Who could forget the memorable headline on Nate Silver’s year-out cover story in The New York Times Magazine: “Is Obama Toast?”
In explaining that victory, much has been made of the technological mastery of our campaign, and the extraordinary turnout among our base of minority voters and the young. But the less-told story goes to Obama’s edge among voters in the middle of the electorate — Americans who are neither strongly partisan nor rigidly ideological, and are, in theory, available to candidates of either party.
Among self-described “moderate” voters, Obama defeated Mitt Romney in exit polling by a solid 56-42 margin.
What’s striking, in reviewing the Esquire/NBC News data, is that Obama won the half of the electorate the polling identified as the “American Center” by an identical 56-42 percent of the vote.
The day after the dismal 2010 midterm elections, in which we lost 62 seats, I had a conversation with the president.
“I think the seeds of your re-election were planted yesterday,” I told him.
If he had commitment powers, he would have had me locked up.
But it was clear that the 2010 elections had dragged the GOP further to the right, and that the Republican standard-bearer would have to make peace with the strident voices who were ascendant within the party in order to become the nominee. It would likely force the nominee to take positions that pleased the party base, but disqualify the candidate with swing voters.
When you look at the profile of the voters who constitute the American Center in this poll, the logic is apparent.
The four cohorts that comprise the Center are varied in age, background and geography. The people they include may describe themselves differently when asked where they fall on the ideological spectrum, though they are not ideologues. They call themselves Democrat, Independent and Republican. But they broadly share a worldview. And when you drill down, it’s clear why Obama prevailed with a healthy majority of these voters, and why Democrats continue to have an advantage.
These voters believe in the education and targeted public investments aimed at promoting growth and opportunity. They tend to be secular and socially moderate, are more likely to be pro-choice, and supportive of gay marriage and gun control measures. They are weary of war and foreign entanglements, and emphatic that those resources are needed closer to home. They believe the wealthy and corporations can shoulder a larger load.
This profile better matches the president’s message.
At the same time, these Center voters strongly oppose wasteful public spending.

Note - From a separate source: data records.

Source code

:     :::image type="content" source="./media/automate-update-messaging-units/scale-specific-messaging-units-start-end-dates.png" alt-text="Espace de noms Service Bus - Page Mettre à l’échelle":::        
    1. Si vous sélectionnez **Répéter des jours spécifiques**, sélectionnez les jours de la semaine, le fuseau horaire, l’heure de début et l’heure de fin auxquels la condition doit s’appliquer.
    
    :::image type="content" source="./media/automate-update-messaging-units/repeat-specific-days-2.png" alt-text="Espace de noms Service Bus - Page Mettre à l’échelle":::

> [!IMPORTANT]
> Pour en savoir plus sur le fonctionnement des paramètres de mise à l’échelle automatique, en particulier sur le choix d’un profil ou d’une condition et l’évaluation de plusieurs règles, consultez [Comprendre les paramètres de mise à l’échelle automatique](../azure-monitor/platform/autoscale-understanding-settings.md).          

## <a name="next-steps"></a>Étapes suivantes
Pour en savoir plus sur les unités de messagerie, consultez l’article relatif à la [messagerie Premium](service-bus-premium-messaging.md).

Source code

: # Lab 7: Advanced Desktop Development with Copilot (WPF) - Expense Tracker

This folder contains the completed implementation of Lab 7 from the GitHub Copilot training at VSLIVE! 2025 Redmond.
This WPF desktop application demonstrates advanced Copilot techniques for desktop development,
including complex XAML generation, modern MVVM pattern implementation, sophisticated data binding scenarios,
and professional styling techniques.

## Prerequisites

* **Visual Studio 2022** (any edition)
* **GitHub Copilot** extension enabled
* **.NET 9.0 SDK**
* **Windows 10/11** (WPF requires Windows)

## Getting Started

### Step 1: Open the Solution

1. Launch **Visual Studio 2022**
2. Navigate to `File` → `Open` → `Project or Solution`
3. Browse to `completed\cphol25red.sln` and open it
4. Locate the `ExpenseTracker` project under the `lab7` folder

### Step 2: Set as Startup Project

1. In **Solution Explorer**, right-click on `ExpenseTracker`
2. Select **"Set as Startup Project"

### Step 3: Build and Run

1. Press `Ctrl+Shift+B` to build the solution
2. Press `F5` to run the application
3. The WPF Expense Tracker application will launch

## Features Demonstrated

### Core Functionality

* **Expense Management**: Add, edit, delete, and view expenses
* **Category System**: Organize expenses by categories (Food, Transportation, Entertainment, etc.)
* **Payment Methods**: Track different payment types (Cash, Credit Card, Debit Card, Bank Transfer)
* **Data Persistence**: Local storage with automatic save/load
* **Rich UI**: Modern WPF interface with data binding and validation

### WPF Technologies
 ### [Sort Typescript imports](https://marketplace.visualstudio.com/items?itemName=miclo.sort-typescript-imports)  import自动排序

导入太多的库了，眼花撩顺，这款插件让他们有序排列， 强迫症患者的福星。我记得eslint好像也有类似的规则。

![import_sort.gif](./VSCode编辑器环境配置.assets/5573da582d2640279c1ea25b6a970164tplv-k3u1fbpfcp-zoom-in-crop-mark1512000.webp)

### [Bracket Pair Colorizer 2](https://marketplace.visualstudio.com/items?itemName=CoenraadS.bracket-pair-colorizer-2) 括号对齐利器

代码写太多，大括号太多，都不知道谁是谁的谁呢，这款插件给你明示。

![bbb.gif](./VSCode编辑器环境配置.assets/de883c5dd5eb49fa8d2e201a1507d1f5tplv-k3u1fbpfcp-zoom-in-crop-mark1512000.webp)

They want the government to behave responsibly, and to see individual responsibility rewarded. They resent what they deem as unwarranted “handouts” at the bottom or “bailouts” at the top.
And this is a cautionary note for Democrats.
The rightward and backward-looking bent of the GOP has driven many of these voters away, and alienated emerging, minority communities. But American Center voters are free agents who could swing back if a center right Republican seizes the GOP nomination and stresses growth and fiscal responsibility over the more divisive agenda currently identified with the GOP.
To maintain their comparative advantage, Democrats must continue to advocate for pragmatic, future-oriented plans to spend responsibly while investing wisely to promote growth, opportunity and a thriving middle class.